Directions: Using the records below, repeat exactly the lines from the one holding "1. Gregory King’s" through the one holding "09/14 War and Finance", both ends included, and no others.

Entries taken from a collection:
_ _ _ _ _ _ _

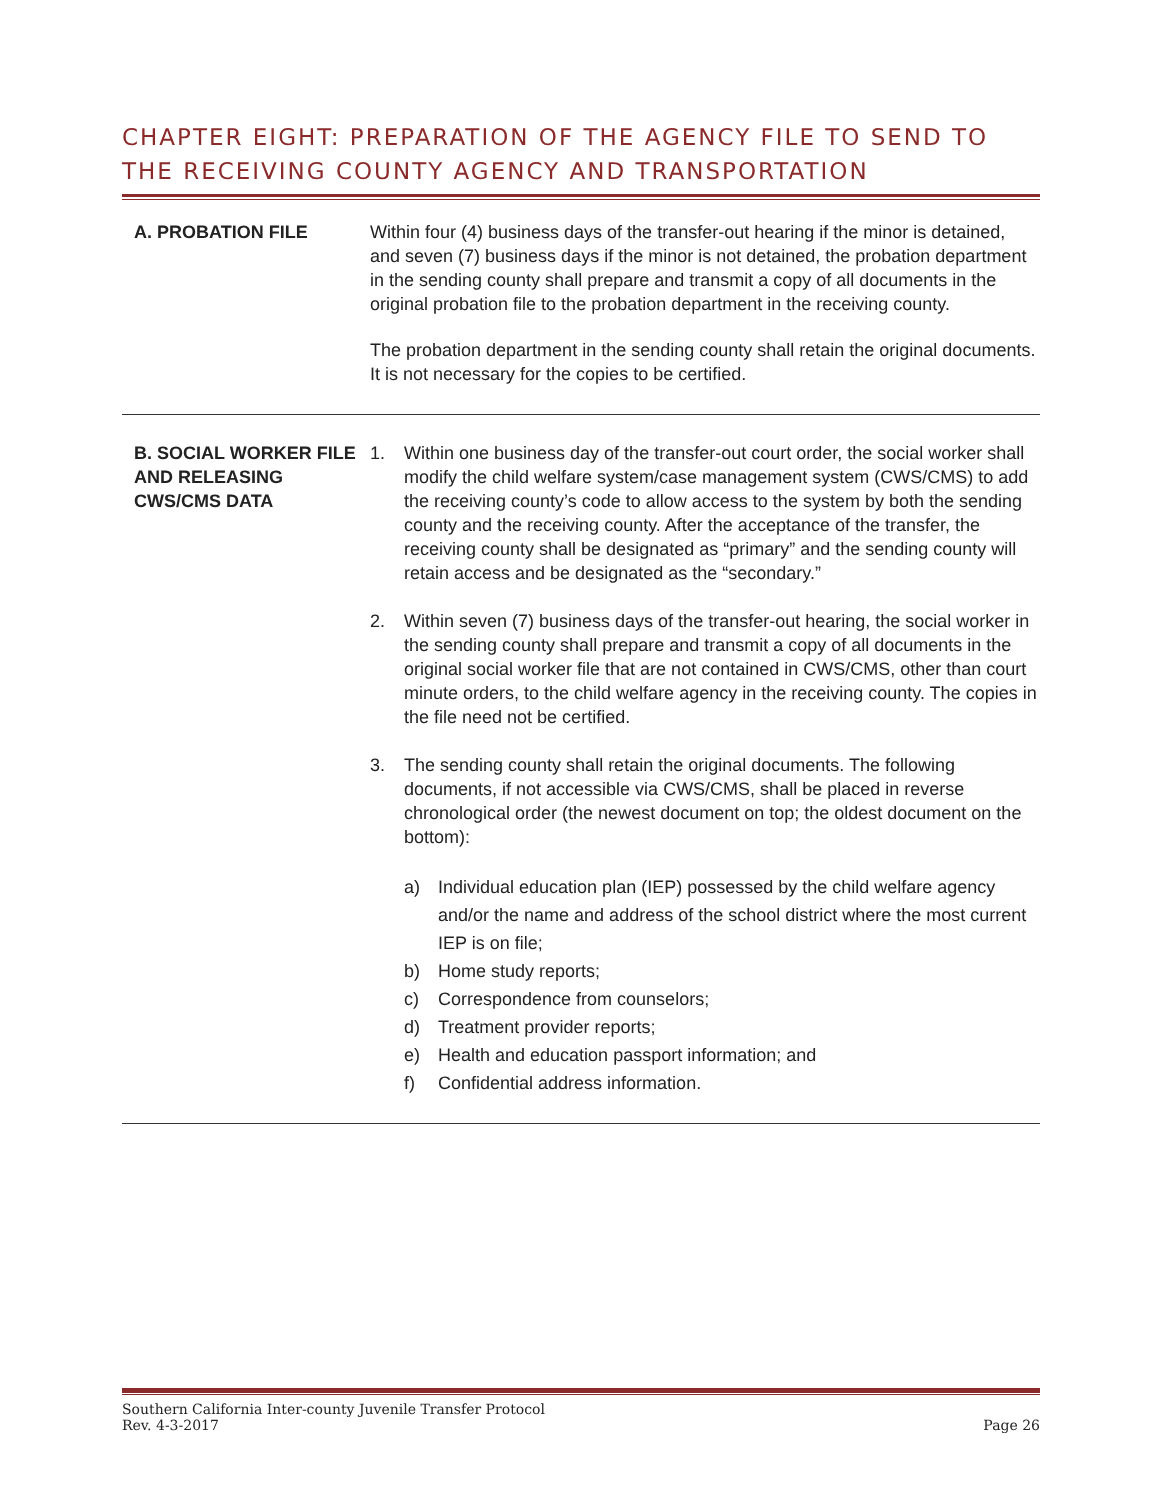CHAPTER EIGHT: PREPARATION OF THE AGENCY FILE TO SEND TO THE RECEIVING COUNTY AGENCY AND TRANSPORTATION
A. PROBATION FILE Within four (4) business days of the transfer-out hearing if the minor is detained, and seven (7) business days if the minor is not detained, the probation department in the sending county shall prepare and transmit a copy of all documents in the original probation file to the probation department in the receiving county.
The probation department in the sending county shall retain the original documents. It is not necessary for the copies to be certified.
B. SOCIAL WORKER FILE AND RELEASING CWS/CMS DATA
1. Within one business day of the transfer-out court order, the social worker shall modify the child welfare system/case management system (CWS/CMS) to add the receiving county’s code to allow access to the system by both the sending county and the receiving county. After the acceptance of the transfer, the receiving county shall be designated as “primary” and the sending county will retain access and be designated as the “secondary.”
2. Within seven (7) business days of the transfer-out hearing, the social worker in the sending county shall prepare and transmit a copy of all documents in the original social worker file that are not contained in CWS/CMS, other than court minute orders, to the child welfare agency in the receiving county. The copies in the file need not be certified.
3. The sending county shall retain the original documents. The following documents, if not accessible via CWS/CMS, shall be placed in reverse chronological order (the newest document on top; the oldest document on the bottom):
a) Individual education plan (IEP) possessed by the child welfare agency and/or the name and address of the school district where the most current IEP is on file;
b) Home study reports;
c) Correspondence from counselors;
d) Treatment provider reports;
e) Health and education passport information; and
f) Confidential address information.
Southern California Inter-county Juvenile Transfer Protocol
Rev. 4-3-2017 Page 26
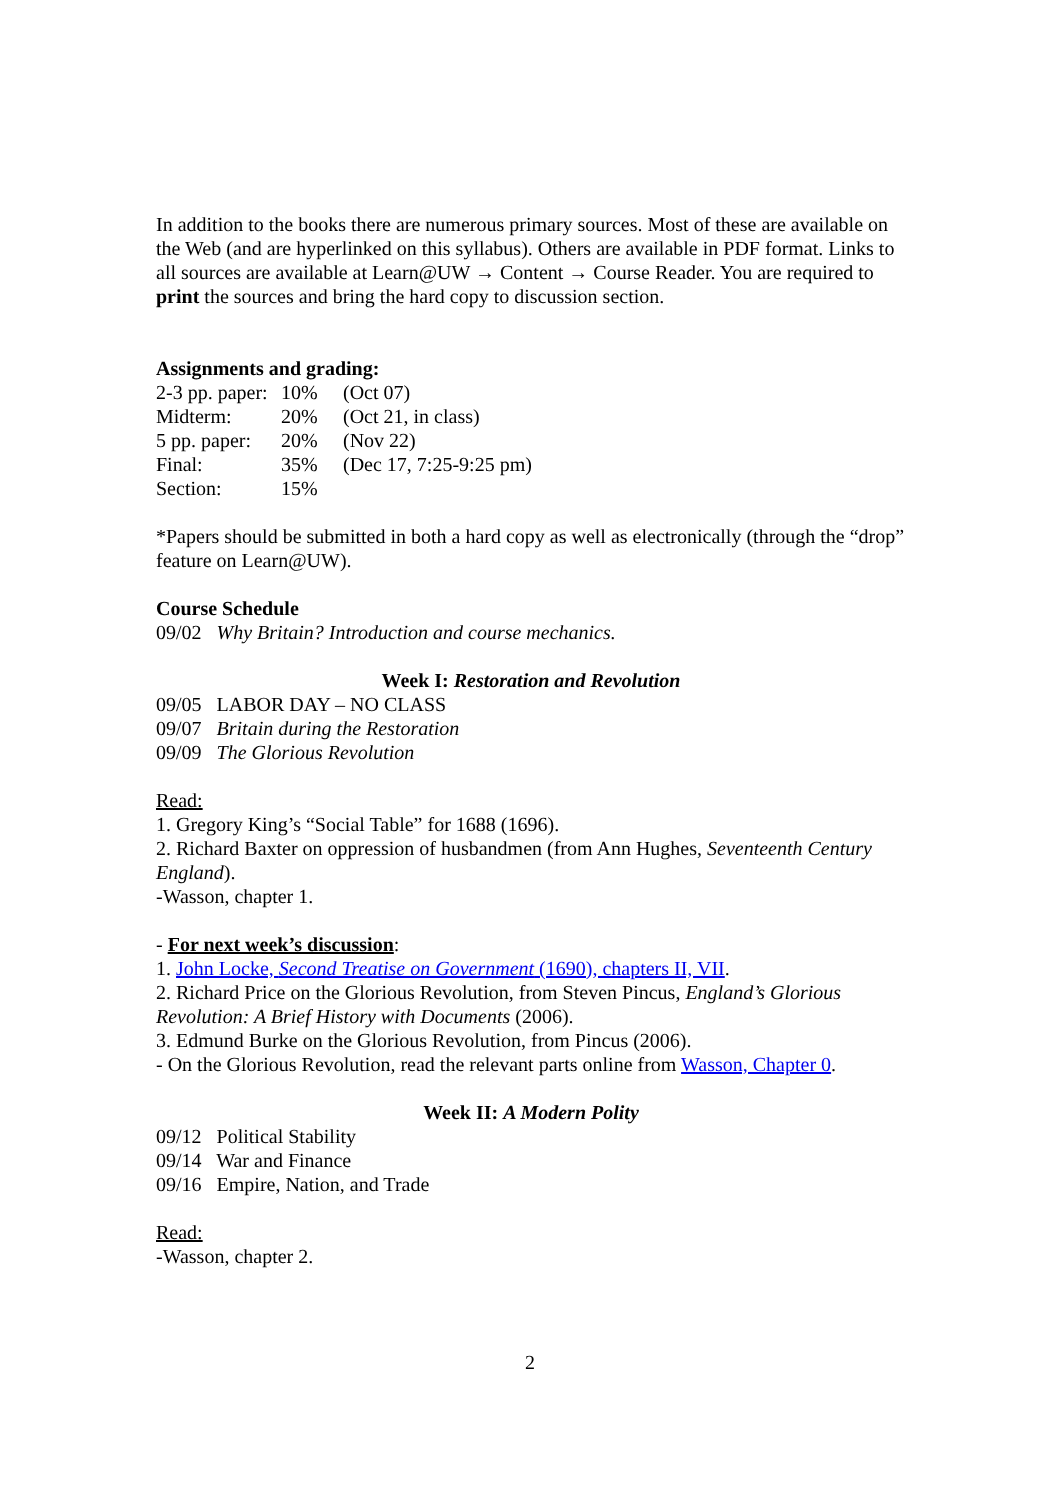In addition to the books there are numerous primary sources. Most of these are available on the Web (and are hyperlinked on this syllabus). Others are available in PDF format. Links to all sources are available at Learn@UW → Content → Course Reader. You are required to print the sources and bring the hard copy to discussion section.
Assignments and grading:
| 2-3 pp. paper: | 10% | (Oct 07) |
| Midterm: | 20% | (Oct 21, in class) |
| 5 pp. paper: | 20% | (Nov 22) |
| Final: | 35% | (Dec 17, 7:25-9:25 pm) |
| Section: | 15% | |
*Papers should be submitted in both a hard copy as well as electronically (through the “drop” feature on Learn@UW).
Course Schedule
09/02 Why Britain? Introduction and course mechanics.
Week I: Restoration and Revolution
09/05 LABOR DAY – NO CLASS
09/07 Britain during the Restoration
09/09 The Glorious Revolution
Read:
1. Gregory King’s “Social Table” for 1688 (1696).
2. Richard Baxter on oppression of husbandmen (from Ann Hughes, Seventeenth Century England).
-Wasson, chapter 1.
- For next week’s discussion:
1. John Locke, Second Treatise on Government (1690), chapters II, VII.
2. Richard Price on the Glorious Revolution, from Steven Pincus, England’s Glorious Revolution: A Brief History with Documents (2006).
3. Edmund Burke on the Glorious Revolution, from Pincus (2006).
- On the Glorious Revolution, read the relevant parts online from Wasson, Chapter 0.
Week II: A Modern Polity
09/12 Political Stability
09/14 War and Finance
09/16 Empire, Nation, and Trade
Read:
-Wasson, chapter 2.
2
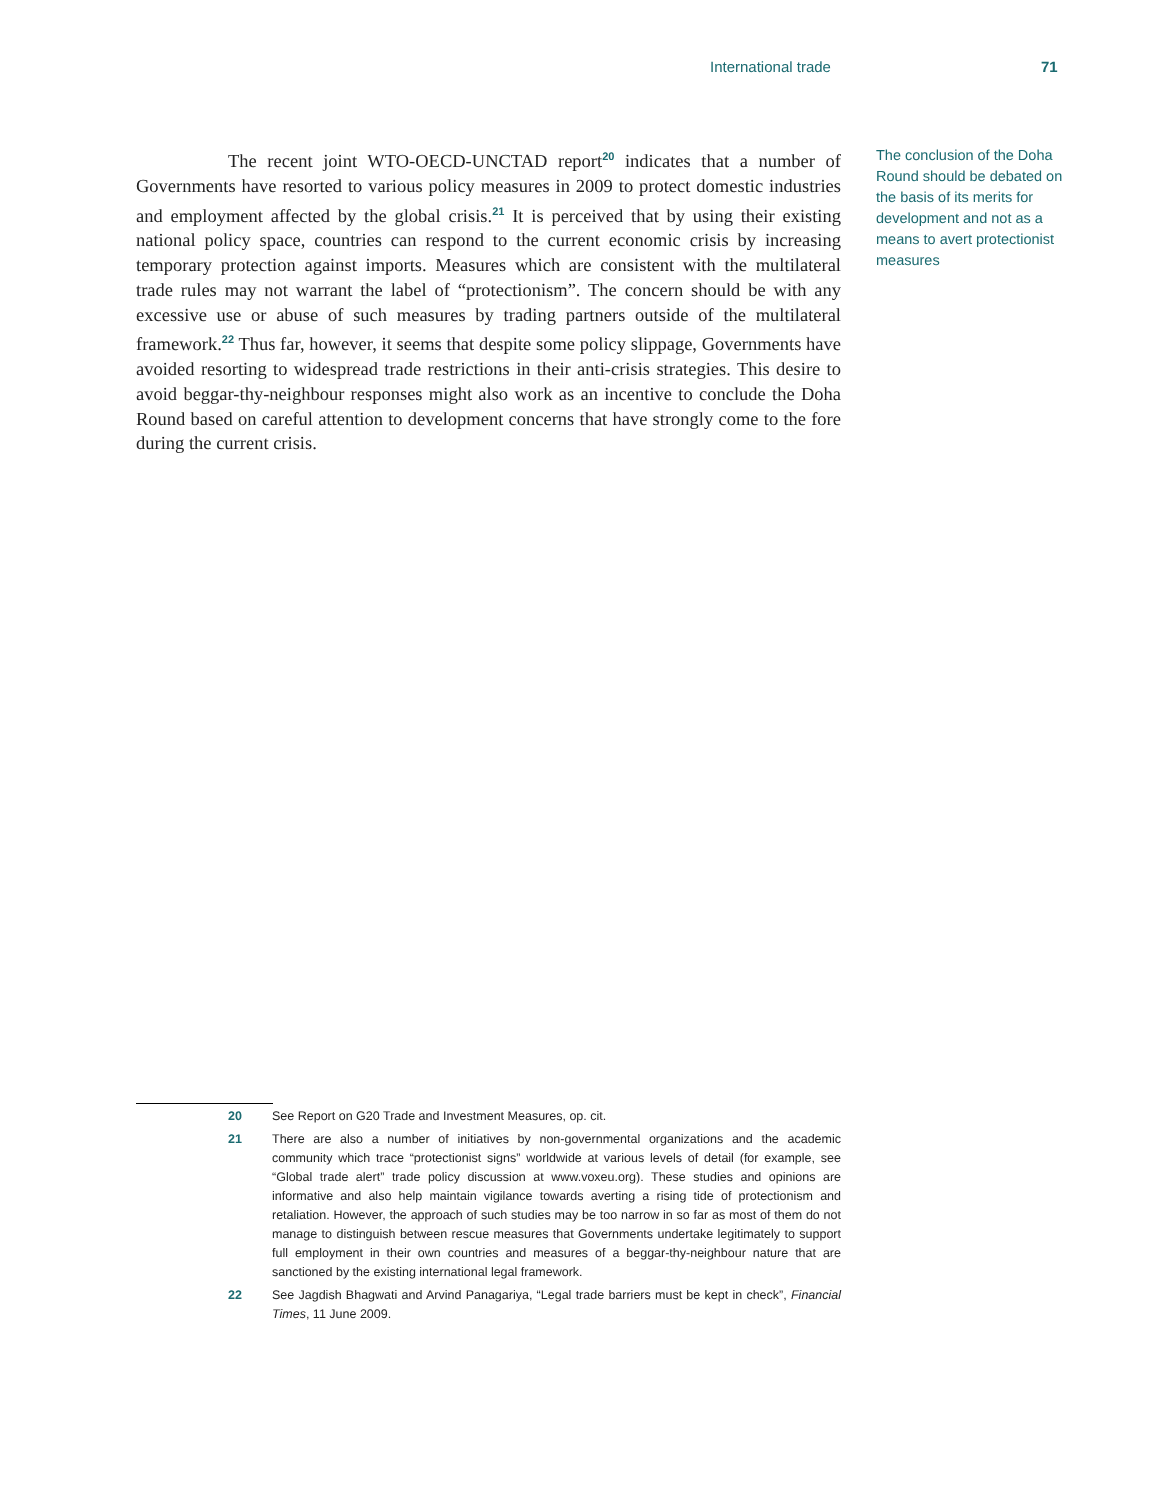International trade 71
The recent joint WTO-OECD-UNCTAD report<sup>20</sup> indicates that a number of Governments have resorted to various policy measures in 2009 to protect domestic industries and employment affected by the global crisis.<sup>21</sup> It is perceived that by using their existing national policy space, countries can respond to the current economic crisis by increasing temporary protection against imports. Measures which are consistent with the multilateral trade rules may not warrant the label of “protectionism”. The concern should be with any excessive use or abuse of such measures by trading partners outside of the multilateral framework.<sup>22</sup> Thus far, however, it seems that despite some policy slippage, Governments have avoided resorting to widespread trade restrictions in their anti-crisis strategies. This desire to avoid beggar-thy-neighbour responses might also work as an incentive to conclude the Doha Round based on careful attention to development concerns that have strongly come to the fore during the current crisis.
The conclusion of the Doha Round should be debated on the basis of its merits for development and not as a means to avert protectionist measures
20 See Report on G20 Trade and Investment Measures, op. cit.
21 There are also a number of initiatives by non-governmental organizations and the academic community which trace “protectionist signs” worldwide at various levels of detail (for example, see “Global trade alert” trade policy discussion at www.voxeu.org). These studies and opinions are informative and also help maintain vigilance towards averting a rising tide of protectionism and retaliation. However, the approach of such studies may be too narrow in so far as most of them do not manage to distinguish between rescue measures that Governments undertake legitimately to support full employment in their own countries and measures of a beggar-thy-neighbour nature that are sanctioned by the existing international legal framework.
22 See Jagdish Bhagwati and Arvind Panagariya, “Legal trade barriers must be kept in check”, Financial Times, 11 June 2009.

_ _ _ _ _ _ _

Answer to the problem:
1. Gregory King’s “Social Table” for 1688 (1696).
2. Richard Baxter on oppression of husbandmen (from Ann Hughes, Seventeenth Century England).
-Wasson, chapter 1.
- For next week’s discussion:
1. John Locke, Second Treatise on Government (1690), chapters II, VII.
2. Richard Price on the Glorious Revolution, from Steven Pincus, England’s Glorious Revolution: A Brief History with Documents (2006).
3. Edmund Burke on the Glorious Revolution, from Pincus (2006).
- On the Glorious Revolution, read the relevant parts online from Wasson, Chapter 0.
Week II: A Modern Polity
09/12 Political Stability
09/14 War and Finance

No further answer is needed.